Abstract
Summary
Single-cell data are being generated at an accelerating pace. How best to project data across single-cell atlases is an open problem. We developed a boosted learner that overcomes the greatest challenge with status quo classifiers: low sensitivity, especially when dealing with rare cell types. By comparing novel and published data from distinct scRNA-seq modalities that were acquired from the same tissues, we show that this approach preserves cell-type labels when mapping across diverse platforms.
Availability and implementation
Contact
aaron.diaz@ucsf.edu
Supplementary information
Supplementary data are available at Bioinformatics online.
1 Results
There are multiple efforts ongoing to assemble atlases of cells derived from complex tissues via single-cell RNA-sequencing (scRNA-seq). As these projects scale from thousands to millions of cells, extending cell-type annotations to newly generated data becomes challenging. How best to project single-cell data from one reference atlas to another, or onto bulk-sequencing databases remains an open problem.
We developed an ensemble classifier of scRNA-seq, single-nuclei RNA-sequencing (snRNA-seq) and bulk-extraction RNA-sequencing (RNA-seq) data: ensemble learning for classifying single-cell data and projection across reference Atlases (ELSA; https://github.com/diazlab/ELSA). We trained ELSA on public atlases and tested it on published single-cell data, novel scRNA-seq and snRNA-seq of human glioma tissues (four patients, >11K cells, Supplementary Tables S1 and S2).
ELSA first identifies optimal gene sets for cross-platform analyses using a random-forest approach (Fig. 1A). Training and classification are then performed using a boosted learner, incorporating random under-sampling to accommodate class imbalances (Supplementary Methods). The resulting classifier can then be used to project single-cell data between reference atlases or to update an existing atlas with newly acquired data (Fig. 1B).
Multinomial regression has also been used for classification of single-cell data (Pliner et al., 2019). However, we find that regression models, support-vector machines, and other status-quo approaches have low sensitivity for this purpose, as assessed via 10-fold cross-validation (Fig. 1C). This is especially the case when regression is applied to datasets with imbalanced class labels and/or rare cell types (Fig. 1D). ELSA’s boosting approach builds an ensemble learner by averaging a sequence of weak learners, each emphasizing training instances that were mis-classified by previous models. Moreover, random under-sampling of the training data is used to achieve a balanced class distribution. Thereby, rare cell types are classified more accurately. In our tests, we found that under-sampling was critical to achieve optimal performance. Boosting alone, and even boosting with over-sampling did not achieve the same performance as ELSA (Fig. 1C and D), with the most pronounced differences in performance observed in rare cell types (e.g. CD34+ stem cells; Supplementary Fig. S1A and B).

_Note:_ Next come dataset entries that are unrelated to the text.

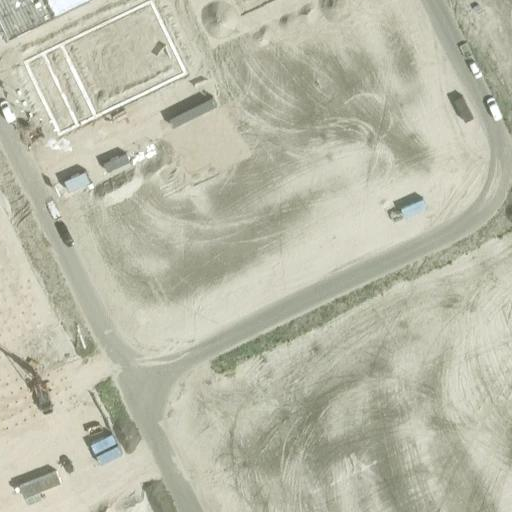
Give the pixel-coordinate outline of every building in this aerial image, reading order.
[(0,0),(0,10),(9,30),(72,0),(0,0)] [(151,0),(147,0),(23,60),(58,134),(186,72),(151,0)] [(237,0),(242,10),(262,0),(237,0)] [(382,0),(370,0),(264,51),(287,98),(403,43),(382,0)] [(355,92),(267,135),(311,227),(400,184),(355,92)] [(0,385),(54,360),(0,245),(0,385)]
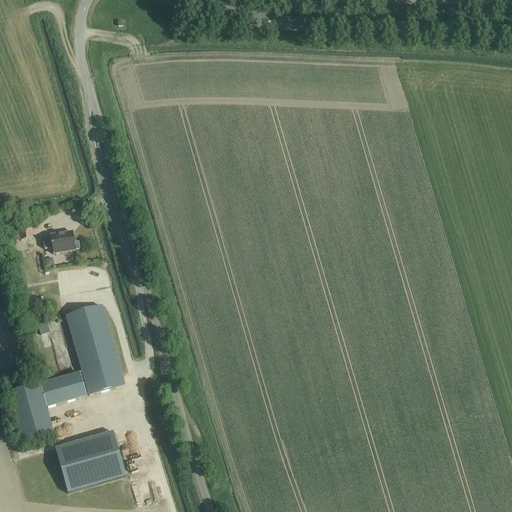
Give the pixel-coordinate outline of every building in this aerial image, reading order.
[(15,243),(20,242),(32,240),(30,228),(18,229),(14,230),(15,243)] [(76,251),(79,250),(78,244),(74,244),(73,234),(49,237),(50,239),(42,240),(44,250),(52,249),(53,256),(76,252),(76,251)] [(89,398),(124,387),(102,308),(66,318),(89,398)] [(40,337),(49,334),(46,324),(38,327),(40,337)] [(54,435),(47,409),(86,398),(79,375),(40,386),(8,395),(22,444),(54,435)] [(113,433),(56,450),(69,495),(126,479),(113,433)]
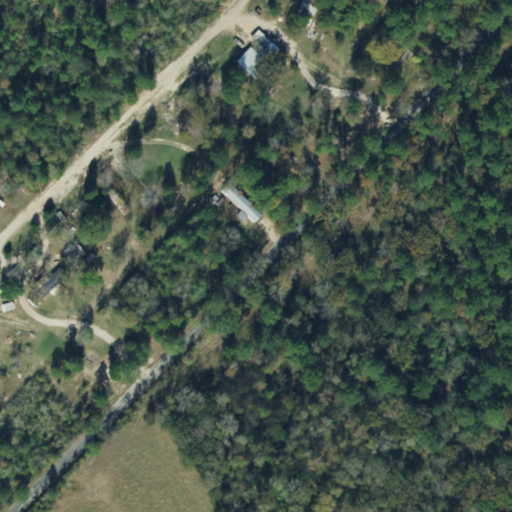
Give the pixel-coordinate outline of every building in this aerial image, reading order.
[(250,83),(266,66),(247,47),(230,64),(250,83)] [(279,88),(272,79),(260,88),(266,97),(279,88)] [(260,215),(227,183),(219,191),(251,224),(260,215)] [(60,252),(71,266),(84,256),(72,242),(60,252)] [(63,276),(53,267),(22,298),(32,307),(63,276)]
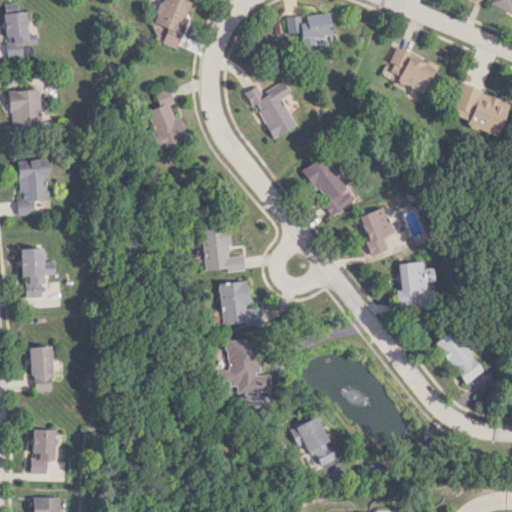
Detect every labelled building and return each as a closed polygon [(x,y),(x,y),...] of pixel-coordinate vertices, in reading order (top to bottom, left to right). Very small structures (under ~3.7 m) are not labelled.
[(160,0),(143,34),(172,48),(184,24),(179,21),(189,0),(160,0)] [(511,0),(490,0),(489,3),(511,12),(511,0)] [(20,55),(18,41),(25,40),(23,11),(0,13),(3,56),(20,55)] [(283,17),(285,33),(298,31),(300,46),(331,41),(326,11),(283,17)] [(423,92),(434,64),(391,47),(380,76),(423,92)] [(295,127),(280,98),(288,94),(281,81),(259,92),(255,84),(241,92),(248,106),(252,104),(271,139),(295,127)] [(447,117),(498,134),(509,100),(458,83),(447,117)] [(157,149),(176,142),(173,134),(182,131),(177,115),(170,118),(166,104),(170,103),(165,87),(146,93),(151,108),(144,111),(157,149)] [(5,90),(8,129),(38,127),(35,88),(5,90)] [(332,214),(354,197),(321,154),(299,171),(332,214)] [(14,160),(18,199),(14,199),(15,215),(36,212),(35,200),(46,199),(43,167),(34,168),(33,158),(14,160)] [(355,215),(369,255),(385,249),(381,237),(391,233),(382,206),(355,215)] [(241,268),(240,254),(228,255),(225,226),(198,229),(203,272),(241,268)] [(18,248),(19,276),(23,276),(24,297),(41,296),(40,274),(52,274),(52,260),(40,261),(39,247),(18,248)] [(394,263),(397,307),(427,305),(427,299),(432,299),(431,289),(424,289),(424,281),(433,281),(432,267),(421,268),(421,261),(394,263)] [(216,283),(221,326),(259,322),(257,305),(248,306),(245,279),(216,283)] [(481,370),(450,328),(432,341),(463,383),(481,370)] [(50,390),(49,345),(29,346),(30,391),(50,390)] [(323,477),(338,471),(314,415),(286,427),(294,446),(301,443),(306,456),(313,452),(323,477)] [(46,460),(53,460),(54,429),(31,428),(31,458),(29,457),(28,473),(45,473),(46,460)] [(31,496),(31,511),(59,511),(59,496),(31,496)]
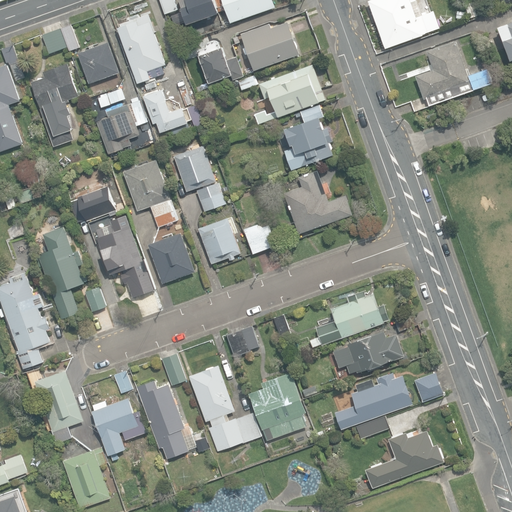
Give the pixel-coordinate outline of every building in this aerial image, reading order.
[(160,0),(165,14),(178,9),(174,0),(160,0)] [(172,15),(175,25),(187,21),(188,23),(219,13),(217,6),(226,4),(232,21),(274,7),(272,0),(186,0),(188,5),(182,7),(184,11),(172,15)] [(370,0),(369,0),(386,48),(423,35),(426,33),(425,33),(428,32),(422,15),(421,15),(415,0),(370,0)] [(118,27),(138,84),(151,79),(148,70),(167,63),(149,12),(120,22),(121,26),(118,27)] [(241,34),(254,70),(300,54),(288,22),(272,28),(270,23),(241,34)] [(511,22),(499,27),(511,61),(511,60),(511,22)] [(72,24),(62,28),(69,47),(70,51),(80,47),(72,24)] [(69,47),(62,28),(43,35),(50,54),(69,47)] [(218,43),(218,42),(217,42),(217,41),(216,41),(215,41),(214,41),(213,41),(212,41),(211,42),(210,42),(210,43),(209,43),(208,44),(208,45),(207,45),(207,46),(207,47),(198,50),(210,83),(225,78),(226,81),(244,75),(237,56),(227,60),(223,46),(220,47),(219,43),(218,43)] [(79,53),(90,83),(120,72),(110,42),(79,53)] [(411,100),(415,111),(427,106),(425,99),(427,98),(429,105),(475,90),(474,90),(493,83),(488,68),(469,75),(470,79),(457,42),(427,52),(433,70),(416,76),(423,96),(411,100)] [(10,61),(17,81),(25,77),(14,45),(3,49),(8,62),(10,61)] [(80,95),(68,63),(44,72),(45,77),(30,83),(54,146),(74,139),(71,130),(75,128),(71,116),(75,115),(69,99),(80,95)] [(0,151),(0,152),(24,143),(10,104),(21,100),(9,64),(0,66),(0,151)] [(277,109),(279,116),(326,100),(313,64),(260,83),(265,98),(271,96),(274,104),(272,105),(274,110),(277,109)] [(239,81),(243,90),(259,84),(255,75),(239,81)] [(144,94),(154,124),(159,122),(162,131),(190,122),(186,108),(171,113),(163,88),(144,94)] [(132,104),(138,121),(148,118),(142,101),(132,104)] [(98,120),(109,153),(124,148),(132,145),(130,139),(141,135),(132,110),(131,110),(129,103),(107,110),(109,116),(98,120)] [(286,150),(292,169),(334,154),(332,149),(332,148),(331,143),(329,142),(333,141),(328,127),(324,128),(320,118),(324,116),(320,104),(295,112),(297,118),(303,116),(305,121),(288,128),(295,147),(286,150)] [(255,113),(259,124),(278,118),(276,111),(267,114),(266,109),(255,113)] [(138,139),(141,145),(154,141),(150,129),(143,131),(145,137),(138,139)] [(174,156),(187,191),(216,180),(203,145),(174,156)] [(152,206),(159,227),(179,219),(158,159),(125,171),(139,210),(152,206)] [(27,180),(28,186),(50,180),(46,168),(36,171),(37,177),(27,180)] [(285,192),(299,233),(353,214),(346,195),(329,201),(318,170),(299,177),(302,186),(285,192)] [(198,190),(205,211),(227,203),(219,182),(198,190)] [(72,201),(79,222),(87,219),(88,220),(110,212),(111,215),(118,212),(117,210),(119,209),(110,185),(79,196),(80,198),(72,201)] [(19,194),(22,203),(36,199),(34,189),(19,194)] [(128,282),(133,297),(155,289),(145,259),(144,260),(128,215),(111,221),(112,223),(109,224),(109,226),(104,227),(98,230),(100,237),(98,238),(111,274),(124,270),(124,272),(122,273),(125,283),(128,282)] [(199,228),(212,263),(230,257),(231,260),(235,258),(234,255),(241,252),(228,217),(199,228)] [(245,229),(254,253),(277,245),(270,225),(260,228),(259,224),(245,229)] [(43,265),(62,319),(80,312),(72,288),(86,283),(85,281),(89,280),(85,269),(82,271),(80,265),(84,264),(80,249),(74,251),(66,226),(44,234),(50,250),(39,253),(39,256),(37,257),(40,266),(43,265)] [(150,244),(164,283),(196,271),(183,232),(150,244)] [(17,350),(24,369),(44,361),(39,345),(53,341),(48,328),(51,327),(46,314),(42,315),(39,308),(45,306),(40,293),(37,294),(29,275),(0,286),(0,297),(20,349),(17,350)] [(86,292),(93,311),(108,306),(101,287),(86,292)] [(310,339),(313,347),(345,336),(385,322),(384,321),(390,319),(386,310),(385,304),(379,306),(374,293),(366,295),(365,290),(348,296),(350,302),(332,308),(336,320),(317,327),(320,336),(310,339)] [(396,320),(399,331),(418,324),(414,313),(396,320)] [(274,318),(281,337),(291,333),(284,314),(274,318)] [(227,334),(235,356),(251,350),(250,348),(260,345),(253,325),(227,334)] [(387,337),(385,330),(348,343),(349,346),(334,351),(340,367),(348,364),(351,373),(358,370),(358,372),(405,356),(397,334),(387,337)] [(177,350),(162,356),(172,383),(187,377),(177,350)] [(401,363),(410,361),(408,355),(399,358),(401,363)] [(210,427),(218,451),(243,442),(243,443),(262,436),(254,412),(230,420),(228,414),(236,410),(220,365),(214,366),(213,366),(207,367),(207,369),(190,375),(206,421),(211,420),(213,426),(210,427)] [(52,429),(57,442),(73,437),(69,425),(85,420),(67,369),(36,380),(53,428),(52,429)] [(115,374),(122,393),(134,389),(127,370),(115,374)] [(270,426),(274,438),(308,425),(303,413),(307,411),(291,371),(262,382),(265,387),(250,393),(264,429),(270,426)] [(415,378),(423,401),(444,394),(437,371),(415,378)] [(336,412),(342,429),(414,404),(412,399),(413,396),(412,393),(411,391),(404,374),(395,377),(393,372),(379,377),(377,377),(379,383),(375,384),(372,378),(356,384),(359,390),(352,393),(357,404),(336,412)] [(163,446),(168,458),(189,451),(182,429),(185,427),(169,383),(158,387),(156,380),(138,386),(160,448),(163,446)] [(305,397),(317,392),(315,385),(303,390),(305,397)] [(94,410),(110,454),(127,448),(121,431),(124,430),(127,439),(148,431),(140,410),(135,411),(130,397),(108,405),(107,400),(93,404),(95,409),(94,410)] [(357,425),(362,438),(390,427),(386,415),(357,425)] [(367,469),(373,488),(445,462),(439,444),(433,446),(428,430),(413,435),(412,431),(408,433),(408,431),(389,438),(396,458),(367,469)] [(65,459),(82,507),(113,497),(101,464),(109,462),(103,446),(65,459)] [(0,485),(12,481),(11,477),(29,471),(23,454),(6,460),(8,464),(0,467),(0,485)] [(0,511),(23,511),(17,494),(0,500),(0,511)]
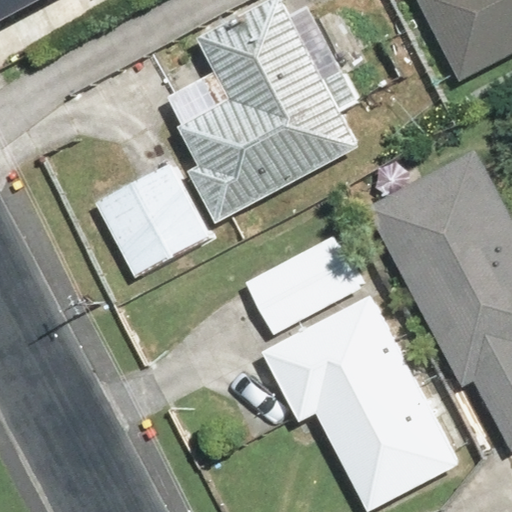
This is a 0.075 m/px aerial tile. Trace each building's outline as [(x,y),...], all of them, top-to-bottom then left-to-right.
[(108,208),(145,276),(381,148),(360,109),(386,94),(338,7),(300,28),(284,0),(281,0),(210,39),(228,72),(184,96),(213,151),(108,208)] [(511,0),(430,0),(475,82),(511,62),(511,0)] [(511,426),(511,188),(492,150),(383,209),(477,384),(487,379),(511,426)] [(351,236),(257,285),(283,334),(376,284),(351,236)] [(478,463),(428,365),(392,295),(276,354),(312,424),(333,414),(383,511),(478,463)]
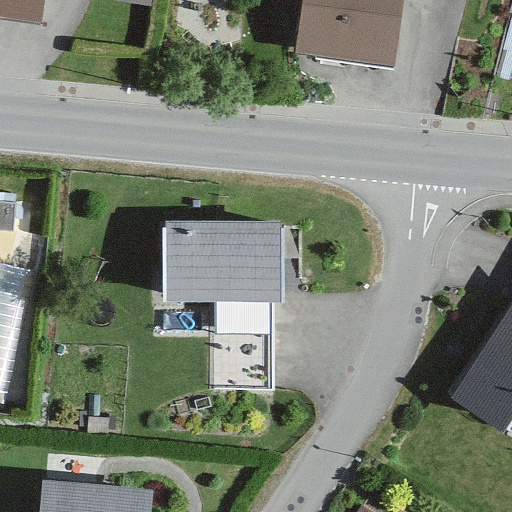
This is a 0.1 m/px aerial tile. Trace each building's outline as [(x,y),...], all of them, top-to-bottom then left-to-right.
[(0,0),(0,20),(30,26),(34,0),(0,0)] [(148,8),(149,0),(85,0),(85,1),(148,8)] [(386,66),(394,0),(295,0),(288,52),(386,66)] [(287,281),(287,204),(167,202),(166,280),(287,281)] [(511,283),(450,376),(503,410),(511,396),(511,283)] [(144,511),(149,472),(43,461),(38,511),(144,511)]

Kiselev et al. (2018) showed that single-cell data can be projected across experiments, using similarity metrics to compare cells to each other or to a cell-cluster centroid. However, their approach does not explicitly accommodate differences in platform used for data acquisition. To tackle this problem, ELSA uses a random-forest method to optimize gene selection for downstream comparisons. We found that this approach for feature selection improved both the sensitivity and specificity of most methods (Fig. 1E and F). To illustrate our approach, we trained ELSA using thusly optimized gene sets and projected single-cell data from Smart-seq2 to Drop-seq platforms (Supplementary Fig. S1C–E) and from snRNA-seq to scRNA-seq (Supplementary Fig. S1F). Our results show with greater sensitivity than competing approaches (Supplementary Fig. S1G).
To further test ELSA using heterogeneous tissues, we performed scRNA-seq of four human glioma specimens and combined this with data from four published cases from the same pipeline (Wang et al., 2019). We then mapped those cells to cell types found in the non-malignant brain. The resulting classification maps immune and stromal cells accurately and associates neoplastic glioblastoma cells with their non-malignant glial counterparts (Supplementary Fig. S2).
Recent advances underscore the importance of feature selection for comparing single-cell data across platforms (Kiselev et al., 2018, 2019) and feature extraction for cell-type identification (Risso et al., 2018). Random-forest classifiers implicitly rank of features by importance, which can be assessed from the misclassification error incurred when a feature’s values are permuted. Thus, random forests provide a principled approach to feature selection.
Under-sampling corrects for the class imbalances that occur in most single-cell datasets from complex tissue. This enables the accurate classification of rare cell types. We conclude from our cross-validation analysis that ensemble methods such as ours are less prone to overfitting than status quo approaches.
Ensemble methods like these are not without their limitations. Ensemble methods are often more difficult to interpret than regression models. Variable importance analysis can provide insight. But, if an ensemble method outperforms a linear regression model then it is likely exploiting some non-linear interaction effect that variable importance analysis won’t account for.
Garnett (Pliner et al., 2019) defines a hierarchical markup language for annotating cell type based on marker gene expression. This functionality is beyond the scope of ELSA. However, Garnett has a modular structure for marker gene analysis and training data selection, followed by ELSA for classification. ELSA also isn’t suitable for cell-type discovery, many codes exist for that purpose (e.g. Butler et al., 2018).
Funding
This work has been supported by awards from the American Cancer Society (IRG-17-180-19), the Brain Tumor Funders’ Collaborative, the University of California, San Francisco Glioma Precision Medicine Program, the National Institutes of Health (P30CA082103) and the University of California Cancer Research Coordinating Committee to A.D.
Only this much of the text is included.